La leggerezza del teologo e scrittore

Un incontro con Kurt Marti in occasione del suo 90.esimo compleanno

12 febbraio 2017

(ve) Riproponiamo, in occasione della morte del pastore e poeta protestante Kurt Marti, un ritratto pubblicato sei anni fa dall'agenzia epd.
Quel signore alto e occhialuto che le immagini mostrano sempre cordiale e con lo sguardo vivace, ha composto dai tempi della sua prima raccolta “Boulevard Bikini” (1958) centinaia di poesie, molte delle quali in dialetto bernese. Il suo spettro spazia dalla poesia dedicata alla natura a liriche più concrete e “impegnate”. Inoltre ha scritto saggi, racconti brevi e un romanzo. Insignito di numerosi premi letterari e teologici, la sua scrittura esplora differenti mondi, “dalle ‘altezze’ alle ‘profondità’, spaziando dai mondi ‘degli spiriti a quelli delle carni’” (“Neue Zürcher Zeitung”).

Teologo e scrittore
Alla domanda se si sentisse più teologo o più scrittore, Marti rispose una volta: “Per me le due cose sono strettamente collegate”. Il professore di teologia Eberhard Jüngel ha definito Marti - che respinge l’etichetta di “poeta cristiano” - un “teopoeta” i cui testi sono allo stesso tempo teologici e poetici. E lo scrittore lucernese Peter Bichsel lo considera un “gran maestro” della letteratura: “Da nessun altro ho imparato così tanto”.
Marti è giunto alla teologia come “la vergine giunge al parto”, per citare le sue stesse parole. Tra i suoi antenati ci sono “contadini, segretari comunali, medici, artigiani e di quando in quando anche buoni a nulla e bancarottieri, ma non vi fu mai un pastore”.
Dalla teologia il figlio di un notaio si attendeva indicazioni sul grande mistero della vita. Segretamente, riconosce, sperava persino in “qualcosa come l’illuminazione”. “Illuminazione su che cosa? Su tutto! Non da ultimo anche su se stesso”.

Testimone del suo tempo
Malgrado la limitata circonferenza toracica e sebbene portasse occhiali e soffrisse di una debolezza visiva all’occhio destro, il 1. gennaio del 1940 fu reputato abile per la fanteria, ricorda Marti nella sua autobiografia “Ein Topf voll Zeit” (Nagel & Kimche), nel contempo una testimonianza della storia svizzera tra il 1928 e il 1948. Padre di quattro figli, criticò il clima della Guerra Fredda, si schierò contro la guerra del Vietnam e contro le armi atomiche e l’energia nucleare. Mise in guardia contro la devastazione delle Alpi e denunciò la miseria nelle nazioni in via di sviluppo. Ciò gli procurò, negli ambienti ecclesiastici bernesi, piuttosto conservatori, la nomea di comunista o di marxista cristiano e gli costò la nomina alla cattedra di omiletica presso la Facoltà di teologia di Berna.
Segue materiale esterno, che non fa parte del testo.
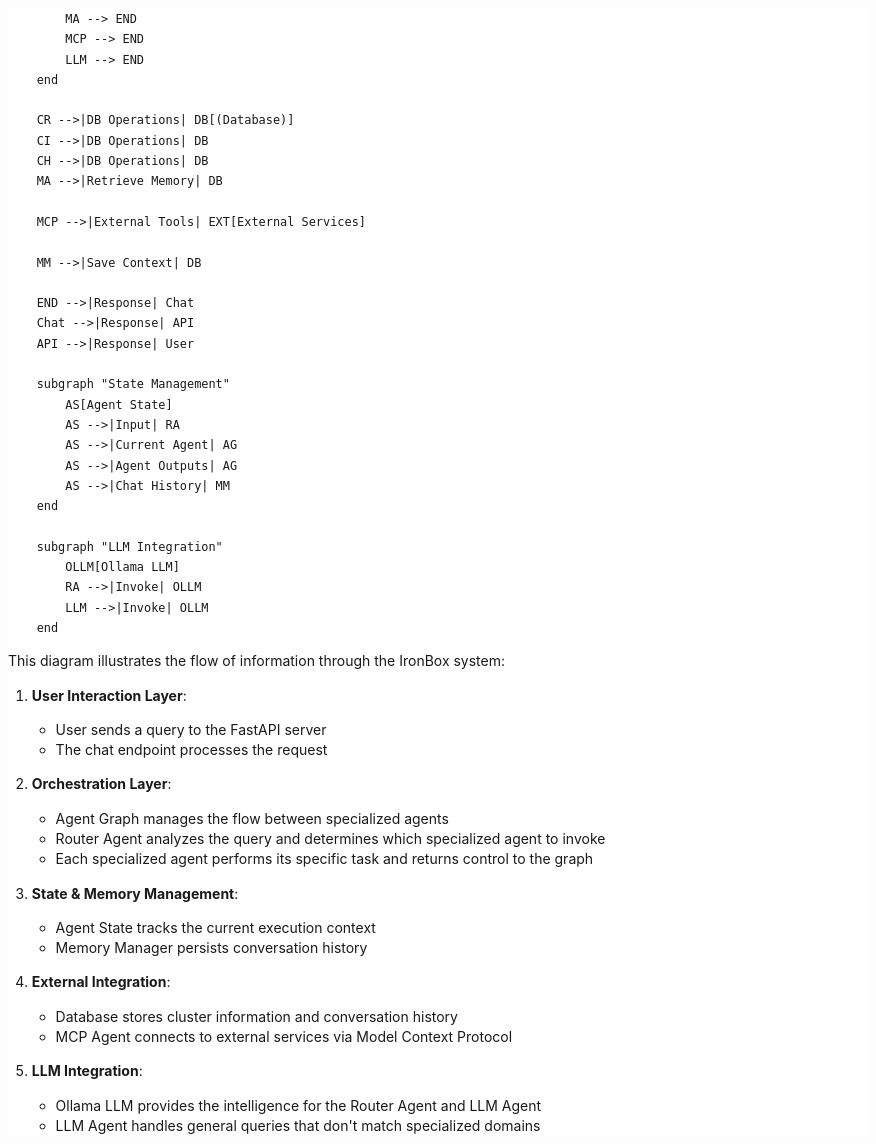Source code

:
 ```mermaid
        MA --> END
        MCP --> END
        LLM --> END
    end
    
    CR -->|DB Operations| DB[(Database)]
    CI -->|DB Operations| DB
    CH -->|DB Operations| DB
    MA -->|Retrieve Memory| DB
    
    MCP -->|External Tools| EXT[External Services]
    
    MM -->|Save Context| DB
    
    END -->|Response| Chat
    Chat -->|Response| API
    API -->|Response| User
    
    subgraph "State Management"
        AS[Agent State]
        AS -->|Input| RA
        AS -->|Current Agent| AG
        AS -->|Agent Outputs| AG
        AS -->|Chat History| MM
    end
    
    subgraph "LLM Integration"
        OLLM[Ollama LLM]
        RA -->|Invoke| OLLM
        LLM -->|Invoke| OLLM
    end
```

This diagram illustrates the flow of information through the IronBox system:

1. **User Interaction Layer**:
   - User sends a query to the FastAPI server
   - The chat endpoint processes the request

2. **Orchestration Layer**:
   - Agent Graph manages the flow between specialized agents
   - Router Agent analyzes the query and determines which specialized agent to invoke
   - Each specialized agent performs its specific task and returns control to the graph

3. **State & Memory Management**:
   - Agent State tracks the current execution context
   - Memory Manager persists conversation history

4. **External Integration**:
   - Database stores cluster information and conversation history
   - MCP Agent connects to external services via Model Context Protocol

5. **LLM Integration**:
   - Ollama LLM provides the intelligence for the Router Agent and LLM Agent
   - LLM Agent handles general queries that don't match specialized domains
Poeta e scrittore, pastore riformato, è stato un acuto osservatore del clima politico elvetico

Cristianesimo illuminato
Come curatore di anime e autore, Marti, allievo di Karl Barth (1886-1968) rappresenta un cristianesimo moderno e illuminato senza false consolazioni. La religione cristiana non può impietrirsi nella istituzione chiesa (“Lo Spirito Santo non è una pianta ornamentale”). La nota di fondo che percorre la sua opera è la consapevolezza dell’impotenza dell’uomo nei confronti delle tendenze distruttive del suo tempo.
Nelle sue note “Orazioni funebri” (le “Leichenreden”, pubblicate in italiano da Crocetti editore, N.d.r.) afferma sobriamente: “Piangiamo quest’uomo / non perché è morto / piangiamo quest’uomo / perché non mai ebbe l’ardire / d’esser felice”.

Estrema sobrietà
L’esperienza del pastorato, la recente perdita di sua moglie Hanni Marti-Morgenthaler e il raggiungimento di un’età biblica, hanno spinto Marti a maturare una concezione sobria dell’eternità: “Dubito che abbia un qualche senso che tutti risusciteremo per poi incontrarci di nuovo in cielo”, ha affermato di recente in un’intervista alla “Berner Zeitung”. Ai funerali ha sempre detto di ignorare se ci sia o meno un aldilà: “Non riesco davvero a credere che continueremo a vivere come individui. Dio sa ciò che fa con me, ma io non lo so” (trad. it. G. M. Schmitt).